Japan Penis Festival

Festivals in Japan provide opportunities for locals to break free from the constraints of everyday life by drinking, dancing, and generally having a good time. The Kanamara Matsuri, or Penis Festival, is a one-day celebration of cross-dressing, penis-shaped lollipops. And, of course, a few giant phalluses, which puts an end to sexual repression. Given Japan’s reputation, they are mild-mannered, respectful, and extremely private, a raucous genitalia festival they are celebrating may be out of place.

In Japanese culture, however, there are many opportunities to let your hair down – they are only more clearly defined. So, even if you get a little tipsy at the office nomikai (drinking party). And sing some ill-advised karaoke with your boss, all they will forgive and forgot on Monday. Even though it’s not usually appropriate to discuss or confess to having a sex life in public, the Kanamara Matsuri attracts entire families to celebrate sex, fertility, and the production of life itself.
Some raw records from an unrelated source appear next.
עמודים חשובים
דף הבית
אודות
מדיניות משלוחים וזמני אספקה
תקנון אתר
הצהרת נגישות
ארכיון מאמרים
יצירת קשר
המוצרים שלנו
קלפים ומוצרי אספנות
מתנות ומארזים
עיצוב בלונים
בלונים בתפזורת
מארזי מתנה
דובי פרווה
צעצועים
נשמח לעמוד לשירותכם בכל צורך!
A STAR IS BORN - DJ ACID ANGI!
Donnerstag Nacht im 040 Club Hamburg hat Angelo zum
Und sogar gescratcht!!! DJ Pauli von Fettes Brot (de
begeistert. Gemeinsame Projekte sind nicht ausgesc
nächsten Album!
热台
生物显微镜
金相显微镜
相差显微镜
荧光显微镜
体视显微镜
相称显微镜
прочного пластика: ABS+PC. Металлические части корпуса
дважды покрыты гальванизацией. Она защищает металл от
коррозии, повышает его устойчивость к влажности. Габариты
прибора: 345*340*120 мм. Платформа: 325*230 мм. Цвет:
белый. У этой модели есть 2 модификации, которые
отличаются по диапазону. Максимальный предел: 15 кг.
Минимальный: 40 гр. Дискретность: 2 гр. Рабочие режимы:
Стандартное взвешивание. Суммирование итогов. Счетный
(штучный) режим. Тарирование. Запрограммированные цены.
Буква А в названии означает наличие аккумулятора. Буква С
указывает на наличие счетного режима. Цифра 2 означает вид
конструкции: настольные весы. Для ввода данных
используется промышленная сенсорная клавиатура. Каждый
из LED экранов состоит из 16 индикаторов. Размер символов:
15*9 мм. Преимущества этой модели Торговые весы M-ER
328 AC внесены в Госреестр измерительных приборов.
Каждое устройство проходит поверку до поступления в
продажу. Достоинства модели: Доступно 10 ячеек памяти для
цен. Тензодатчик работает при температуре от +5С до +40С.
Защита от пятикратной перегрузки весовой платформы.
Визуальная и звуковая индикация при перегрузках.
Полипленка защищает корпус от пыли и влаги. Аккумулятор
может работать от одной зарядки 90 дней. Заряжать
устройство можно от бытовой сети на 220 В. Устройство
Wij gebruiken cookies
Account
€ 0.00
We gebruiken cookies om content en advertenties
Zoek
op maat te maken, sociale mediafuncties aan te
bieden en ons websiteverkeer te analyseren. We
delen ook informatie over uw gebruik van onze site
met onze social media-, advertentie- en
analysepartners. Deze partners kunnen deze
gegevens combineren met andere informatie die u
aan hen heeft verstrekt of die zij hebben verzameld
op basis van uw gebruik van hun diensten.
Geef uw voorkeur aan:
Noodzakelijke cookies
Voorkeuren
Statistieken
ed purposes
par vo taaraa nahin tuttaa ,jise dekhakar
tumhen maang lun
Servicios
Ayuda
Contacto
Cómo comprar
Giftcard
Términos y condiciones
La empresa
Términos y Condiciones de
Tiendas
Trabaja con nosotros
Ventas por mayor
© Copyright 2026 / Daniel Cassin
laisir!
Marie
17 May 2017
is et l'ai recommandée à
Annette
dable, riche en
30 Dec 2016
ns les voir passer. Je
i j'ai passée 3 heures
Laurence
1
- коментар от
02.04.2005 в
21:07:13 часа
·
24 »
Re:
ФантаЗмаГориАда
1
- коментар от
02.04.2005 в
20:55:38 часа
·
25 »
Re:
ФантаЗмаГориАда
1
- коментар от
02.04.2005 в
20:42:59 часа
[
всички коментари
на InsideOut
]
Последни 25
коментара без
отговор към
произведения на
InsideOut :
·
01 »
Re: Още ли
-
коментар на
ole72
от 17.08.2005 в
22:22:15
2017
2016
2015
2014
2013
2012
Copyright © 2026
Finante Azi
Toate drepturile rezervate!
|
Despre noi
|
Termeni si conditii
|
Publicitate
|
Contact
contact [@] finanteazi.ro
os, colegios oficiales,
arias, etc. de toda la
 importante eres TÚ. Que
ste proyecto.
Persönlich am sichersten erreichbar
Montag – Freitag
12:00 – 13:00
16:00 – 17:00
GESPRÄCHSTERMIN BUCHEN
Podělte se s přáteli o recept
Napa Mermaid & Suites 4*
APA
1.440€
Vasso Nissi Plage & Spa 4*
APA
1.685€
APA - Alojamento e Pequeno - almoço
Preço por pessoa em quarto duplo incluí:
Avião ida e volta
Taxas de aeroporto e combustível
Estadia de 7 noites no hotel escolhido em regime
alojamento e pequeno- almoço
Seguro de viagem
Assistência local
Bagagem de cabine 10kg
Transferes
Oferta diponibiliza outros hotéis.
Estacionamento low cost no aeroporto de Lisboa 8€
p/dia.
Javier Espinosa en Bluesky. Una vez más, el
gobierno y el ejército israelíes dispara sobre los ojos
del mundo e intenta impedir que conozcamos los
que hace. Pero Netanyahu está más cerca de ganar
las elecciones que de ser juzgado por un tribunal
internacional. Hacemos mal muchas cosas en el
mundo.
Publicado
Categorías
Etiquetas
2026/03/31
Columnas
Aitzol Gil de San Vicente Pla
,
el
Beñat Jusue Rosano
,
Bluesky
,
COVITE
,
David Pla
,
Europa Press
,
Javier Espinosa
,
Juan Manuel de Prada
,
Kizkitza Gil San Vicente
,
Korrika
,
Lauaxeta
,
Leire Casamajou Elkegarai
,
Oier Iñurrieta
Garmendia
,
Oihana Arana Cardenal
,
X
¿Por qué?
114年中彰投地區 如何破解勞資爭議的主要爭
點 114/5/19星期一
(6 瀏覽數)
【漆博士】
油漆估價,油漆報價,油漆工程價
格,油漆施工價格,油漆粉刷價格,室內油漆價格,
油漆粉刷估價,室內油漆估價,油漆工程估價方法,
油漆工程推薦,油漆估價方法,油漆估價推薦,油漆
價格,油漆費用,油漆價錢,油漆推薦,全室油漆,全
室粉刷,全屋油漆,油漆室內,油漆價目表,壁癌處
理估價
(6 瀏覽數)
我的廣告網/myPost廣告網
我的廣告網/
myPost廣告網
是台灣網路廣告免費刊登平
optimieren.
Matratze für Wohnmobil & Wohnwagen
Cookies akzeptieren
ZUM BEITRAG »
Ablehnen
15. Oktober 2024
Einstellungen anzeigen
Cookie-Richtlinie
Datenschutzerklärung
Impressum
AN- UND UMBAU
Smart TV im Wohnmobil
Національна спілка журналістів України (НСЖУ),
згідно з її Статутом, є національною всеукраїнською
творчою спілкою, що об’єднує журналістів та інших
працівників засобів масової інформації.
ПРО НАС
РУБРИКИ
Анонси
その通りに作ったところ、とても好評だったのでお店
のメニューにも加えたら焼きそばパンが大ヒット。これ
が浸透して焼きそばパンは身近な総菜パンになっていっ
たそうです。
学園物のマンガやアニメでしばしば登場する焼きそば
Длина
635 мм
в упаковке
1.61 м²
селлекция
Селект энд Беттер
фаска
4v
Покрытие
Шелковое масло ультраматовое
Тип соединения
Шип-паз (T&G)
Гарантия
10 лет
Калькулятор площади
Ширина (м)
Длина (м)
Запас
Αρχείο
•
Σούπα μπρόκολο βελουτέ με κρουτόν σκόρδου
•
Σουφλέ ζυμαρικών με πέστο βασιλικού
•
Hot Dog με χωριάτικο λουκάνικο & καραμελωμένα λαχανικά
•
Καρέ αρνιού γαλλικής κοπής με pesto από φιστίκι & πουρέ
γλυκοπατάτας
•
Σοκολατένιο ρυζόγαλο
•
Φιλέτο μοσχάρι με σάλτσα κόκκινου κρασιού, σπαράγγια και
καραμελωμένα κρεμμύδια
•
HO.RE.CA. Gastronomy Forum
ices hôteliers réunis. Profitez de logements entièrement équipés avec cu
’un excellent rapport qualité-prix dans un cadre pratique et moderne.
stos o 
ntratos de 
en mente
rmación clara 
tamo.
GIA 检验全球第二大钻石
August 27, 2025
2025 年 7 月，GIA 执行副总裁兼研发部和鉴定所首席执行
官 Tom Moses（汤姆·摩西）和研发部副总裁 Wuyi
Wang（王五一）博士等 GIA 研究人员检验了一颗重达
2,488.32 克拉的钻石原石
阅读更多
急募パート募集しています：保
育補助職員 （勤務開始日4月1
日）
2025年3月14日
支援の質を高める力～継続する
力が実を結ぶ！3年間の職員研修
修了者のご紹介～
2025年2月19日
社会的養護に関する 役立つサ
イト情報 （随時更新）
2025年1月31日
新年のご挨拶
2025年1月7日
Kanamara Matsuri-Tokyo-Japan

Though the festival had fallen out of favor for a while. It’s maybe not shocking that it’s back on the festival schedule in 2019. After all, Japan’s decreasing birth rate is posing an unparalleled demographic threat. With the government supporting everything from child allowances to officially approved speed dating. It seems like the right time for an ancient fertility festival to make a comeback. Kanamara Matsuri’s success has a more modern explanation as well.

About Community

The festival has become a safe haven for Japan’s marginalized LGBTQ communities. As the notorious Japanese proverb “The nail that sticks up will be pounded down,” as the saying goes. The community of cross-dressing men and transwomen. Who hold one of the portable shrines is the most obvious example of how fluid gender roles and sexualities across the spectrum are celebrated here.
Kanamara Matsuri, also known as the Penis Festival, takes place every year on the first Sunday in April at Kanayama Shrine in Kawasaki, just south of Tokyo.
According to legend, after falling in love with a young woman, a wicked demon hid inside her vagina. Following this gruesome ordeal, the woman sought assistance from a blacksmith. Who fashioned an iron phallus to smash the demon’s teeth, leading to the item’s enshrinement at Kawasaki’s Kanayama Shrine.